Não era como se ele esperasse por isso. Mal sabia o que estava fazendo enquanto rolava de um lado a outra da cama na esperança de que pudesse dormir. A noite gelada afagava sua pele, que se enroscava num fino lençol de algodão. O livro era sobre algo sobrenatural, surreal e que lhe havia prendido toda a atenção... Mas de fato não era como se ele esperasse por isso. Queria dormir, teria um dia cheio ao amanhecer e pensar nisso o deixava preocupado. A luz de seu quarto estava acessa, e de fato receara que não dormiria naquela madrugada uivante.

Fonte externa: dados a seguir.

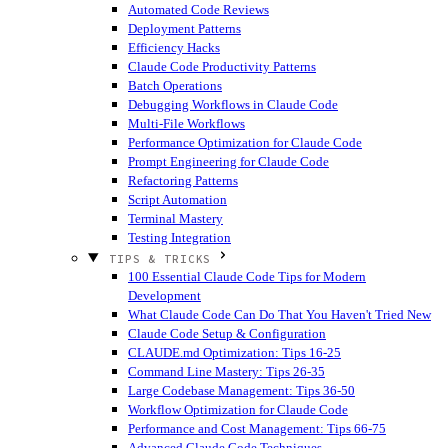
Automated Code Reviews
Deployment Patterns
Efficiency Hacks
Claude Code Productivity Patterns
Batch Operations
Debugging Workflows in Claude Code
Multi-File Workflows
Performance Optimization for Claude Code
Prompt Engineering for Claude Code
Refactoring Patterns
Script Automation
Terminal Mastery
Testing Integration
TIPS & TRICKS
100 Essential Claude Code Tips for Modern
Development
What Claude Code Can Do That You Haven't Tried
New
Claude Code Setup & Configuration
CLAUDE.md Optimization: Tips 16-25
Command Line Mastery: Tips 26-35
Large Codebase Management: Tips 36-50
Workflow Optimization for Claude Code
Performance and Cost Management: Tips 66-75
Advanced Claude Code Techniques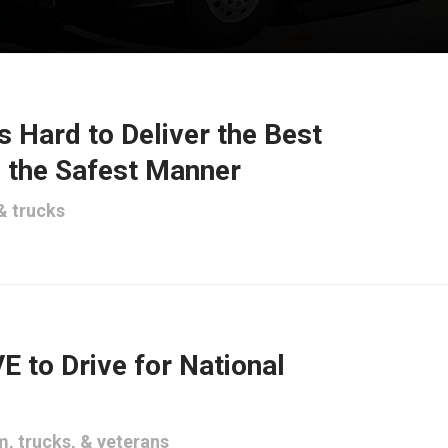
 Hard to Deliver the Best
n the Safest Manner
&
trucks
E to Drive for National
um
,
trucks
, &
veterans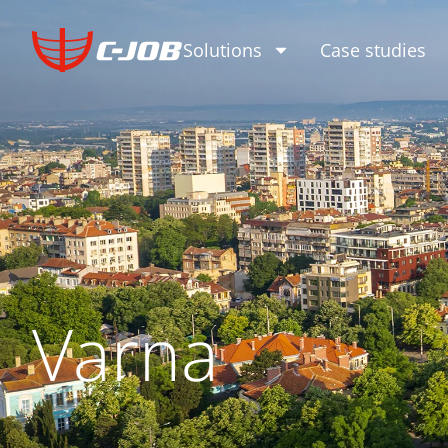
Solutions
Case studies
Varna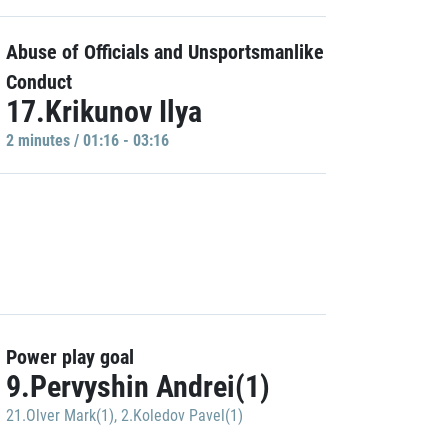
Abuse of Officials and Unsportsmanlike
Conduct
17.Krikunov Ilya
2 minutes / 01:16 - 03:16
Power play goal
9.Pervyshin Andrei(1)
21.Olver Mark(1)
,
2.Koledov Pavel(1)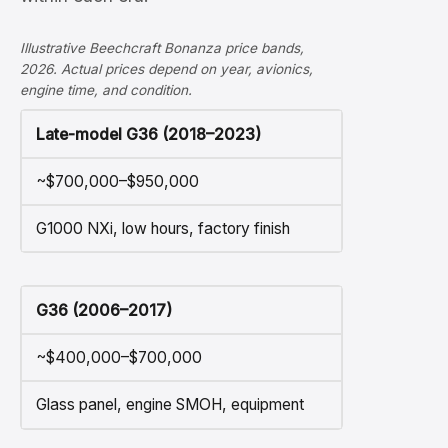
Illustrative Beechcraft Bonanza price bands,
2026. Actual prices depend on year, avionics,
engine time, and condition.
Late-model G36 (2018–2023)
~$700,000–$950,000
G1000 NXi, low hours, factory finish
G36 (2006–2017)
~$400,000–$700,000
Glass panel, engine SMOH, equipment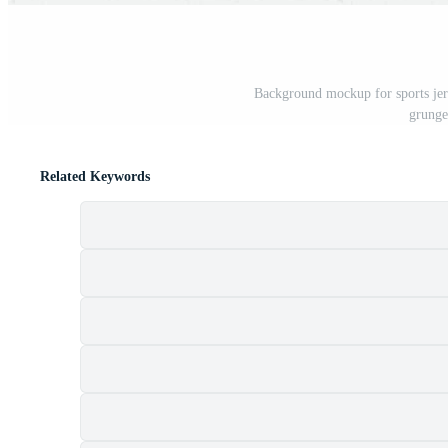
Background mockup for sports jerse
grunge 
Related Keywords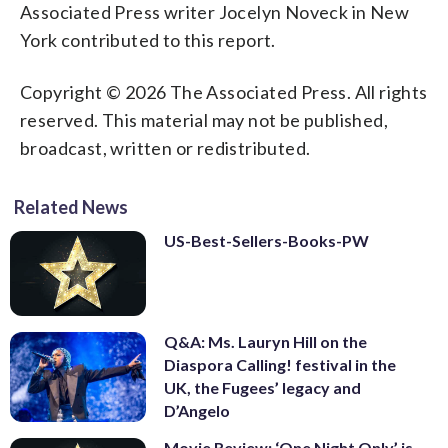
Associated Press writer Jocelyn Noveck in New
York contributed to this report.
Copyright © 2026 The Associated Press. All rights
reserved. This material may not be published,
broadcast, written or redistributed.
Related News
US-Best-Sellers-Books-PW
Q&A: Ms. Lauryn Hill on the
Diaspora Calling! festival in the
UK, the Fugees’ legacy and
D’Angelo
Movie Review: ‘One Night Only’ is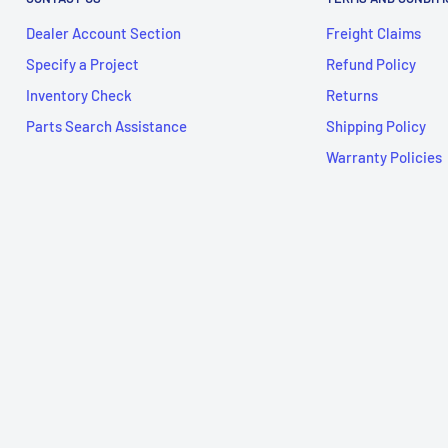
Dealer Account Section
Freight Claims
Specify a Project
Refund Policy
Inventory Check
Returns
Parts Search Assistance
Shipping Policy
Warranty Policies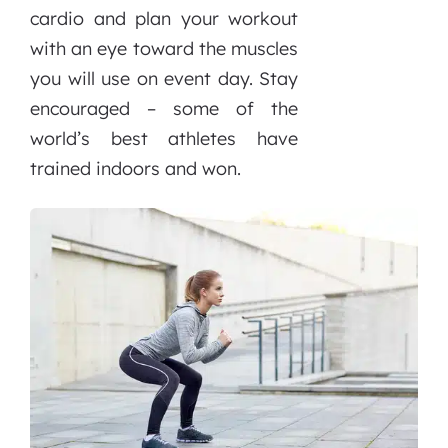
cardio and plan your workout
with an eye toward the muscles
you will use on event day. Stay
encouraged – some of the
world’s best athletes have
trained indoors and won.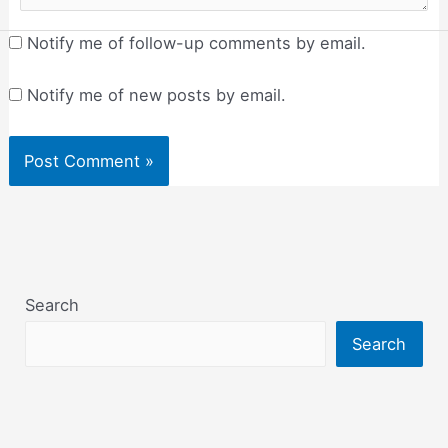
Notify me of follow-up comments by email.
Notify me of new posts by email.
Search
Search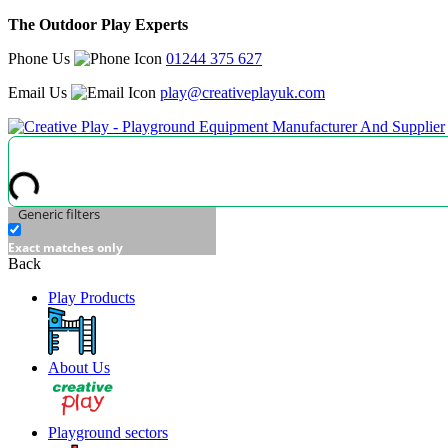
The Outdoor Play Experts
Phone Us
01244 375 627
Email Us
play@creativeplayuk.com
Generic filters
Exact matches only
Back
Play Products
About Us
Playground sectors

Ouvira algo tremelicar vindo da cozinha, um arrastar de pés um pouco abafado que lhe fez abaixar o livro e visualizar a escuridão que tragava o restante da casa. “Que bobagem”, pensou. Voltara à leitura, seu sono já havia fugido tão tresloucado quanto sua obstinação por ter algo surreal na madrugada. Seus olhos eram rápidos e sagazes, por mais que tivessem com um leve pesar sonolento poderiam ser bastante fiéis, e o garoto constatou que viu um vulto... Algo semelhante a um tremeluzir de uma chama presa ao pavio de uma vela; estava abobadado, de fato. Não ligara, era como se desse crédito ao silêncio pelas peças pregadas enquanto todos dormem... Continuou a leitura, o jovem rapaz do livro estava prestes a descobrir seu paradeiro quando um gato soltou um rangido gutural fazendo a leitura cessar. Eram dois gatos na verdade, a eloquência animalesca que se instaurou em seu telhado não deixava dúvidas... “Estariam eles cantando uma ópera para a lua?”, mas pouco importava, queria voltar à leitura. Faltavam poucas páginas, e estava confiante que terminaria aquele livro naquela mesma noite.
Enterrou a cara nas páginas, estava decidido. Ouviu o som da noite se aflorar pela casa, pela rua... Ouviu o rodar baixo de um caminhão que se perdia na estrada lá fora e logo após erguer a cabeça, fechando o livro, suspirou e viu que era dia. Um belo dia anunciado pelo canto dos pássaros, pelos raios do sol querendo invadir as frestas e pelo silenciar lunar dos gatos cantores. Havia de fato lido aquele livro numa única noite, mas pareceu mais intrigado com os sons, ruídos e comunicações que a escuridão podia simular. No fundo, tinha a ligeira impressão que alguém, ou ninguém, o observava enquanto lia. Mas seria louco se dissesse isso. Apenas levantou, viu o sol, viu o dia... E percebeu que fora apenas mais uma noite, mais um dia, e que tudo se repetiria outrora.